EXERCISE SET:
**a.** Print the part of the passage on Custer's last battle that opens with the words "June 25, 1876." and closes with "in U.S. history.", word for word.
**b.** Output the entries from their very first line through the line that contains "в Суздале. Выступая на церемонии, глава", both ends included, reproducing those lines precisely and nothing else.

PASSAGE TO READ:
────────────────────────────────────────
June 25, 1876. It has become a day of myth and mystery. On that date, Lieutenant Colonel (Brevet Major General) George Armstrong Custer and the 7th Cavalry fought perhaps the biggest alliance of Plains Indians hostile to the government that had ever gathered in one place. As every student of the American West knows, the 7th Cavalry lost that battle, and Custer’s personal command, about 210 soldiers, was wiped out. Without a survivor of Custer’s command to tell the story, with the possible exception of the young Crow scout Curley, it is only natural that the dramatic event would trigger more debate and conjecture than any other battle in U.S. history.

The entire 7th Cavalry was not destroyed in the desperate fighting. Under the command of Major Marcus Reno and Captain Frederick Benteen, about 400 soldiers and scouts survived a two-day siege on a bluff about four miles from where Custer was annihilated. On June 27, reinforcements commanded by Brig. Gen. Alfred Terry arrived on the battlefield to rescue the survivors and bury the dead of the 7th Cavalry. A coverup of the facts of the battle immediately began–a coverup endorsed by many, but orchestrated first and foremost by Major Reno and Captain Benteen.
────────────────────────────────────────
EXERCISE MATERIAL:

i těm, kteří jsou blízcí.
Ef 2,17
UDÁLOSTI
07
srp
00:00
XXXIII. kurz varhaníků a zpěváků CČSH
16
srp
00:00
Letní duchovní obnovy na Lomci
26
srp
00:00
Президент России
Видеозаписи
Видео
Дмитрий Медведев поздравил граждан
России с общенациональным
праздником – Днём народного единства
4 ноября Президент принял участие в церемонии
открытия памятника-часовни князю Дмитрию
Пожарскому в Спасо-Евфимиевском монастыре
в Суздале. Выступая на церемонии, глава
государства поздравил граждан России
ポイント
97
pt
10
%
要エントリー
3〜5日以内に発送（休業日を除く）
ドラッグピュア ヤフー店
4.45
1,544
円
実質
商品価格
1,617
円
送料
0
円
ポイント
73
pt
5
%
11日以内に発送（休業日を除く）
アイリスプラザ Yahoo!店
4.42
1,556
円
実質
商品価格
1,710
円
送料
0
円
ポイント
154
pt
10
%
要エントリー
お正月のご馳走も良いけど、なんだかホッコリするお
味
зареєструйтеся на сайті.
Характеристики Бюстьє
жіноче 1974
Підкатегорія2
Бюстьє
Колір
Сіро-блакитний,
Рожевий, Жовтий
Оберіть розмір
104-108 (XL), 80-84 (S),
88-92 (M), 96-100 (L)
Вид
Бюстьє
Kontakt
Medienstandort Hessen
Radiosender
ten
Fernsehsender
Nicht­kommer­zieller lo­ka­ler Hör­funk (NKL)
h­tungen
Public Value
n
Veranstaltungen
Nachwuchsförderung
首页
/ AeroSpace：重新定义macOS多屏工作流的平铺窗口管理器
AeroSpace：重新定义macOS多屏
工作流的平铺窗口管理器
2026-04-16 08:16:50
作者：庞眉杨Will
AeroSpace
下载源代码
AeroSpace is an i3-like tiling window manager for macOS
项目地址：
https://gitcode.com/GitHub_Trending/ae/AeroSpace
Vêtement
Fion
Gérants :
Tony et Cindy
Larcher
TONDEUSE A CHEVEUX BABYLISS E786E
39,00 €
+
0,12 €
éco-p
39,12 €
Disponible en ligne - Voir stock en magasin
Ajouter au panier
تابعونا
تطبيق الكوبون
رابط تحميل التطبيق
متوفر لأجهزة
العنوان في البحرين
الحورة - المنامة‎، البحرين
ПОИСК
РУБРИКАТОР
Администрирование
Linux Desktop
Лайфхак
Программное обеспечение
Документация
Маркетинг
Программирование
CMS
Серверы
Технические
────────────────────────────────────────
ANSWERS BY ITEM NUMBER:
**a.**
June 25, 1876. It has become a day of myth and mystery. On that date, Lieutenant Colonel (Brevet Major General) George Armstrong Custer and the 7th Cavalry fought perhaps the biggest alliance of Plains Indians hostile to the government that had ever gathered in one place. As every student of the American West knows, the 7th Cavalry lost that battle, and Custer’s personal command, about 210 soldiers, was wiped out. Without a survivor of Custer’s command to tell the story, with the possible exception of the young Crow scout Curley, it is only natural that the dramatic event would trigger more debate and conjecture than any other battle in U.S. history.

**b.**
i těm, kteří jsou blízcí.
Ef 2,17
UDÁLOSTI
07
srp
00:00
XXXIII. kurz varhaníků a zpěváků CČSH
16
srp
00:00
Letní duchovní obnovy na Lomci
26
srp
00:00
Президент России
Видеозаписи
Видео
Дмитрий Медведев поздравил граждан
России с общенациональным
праздником – Днём народного единства
4 ноября Президент принял участие в церемонии
открытия памятника-часовни князю Дмитрию
Пожарскому в Спасо-Евфимиевском монастыре
в Суздале. Выступая на церемонии, глава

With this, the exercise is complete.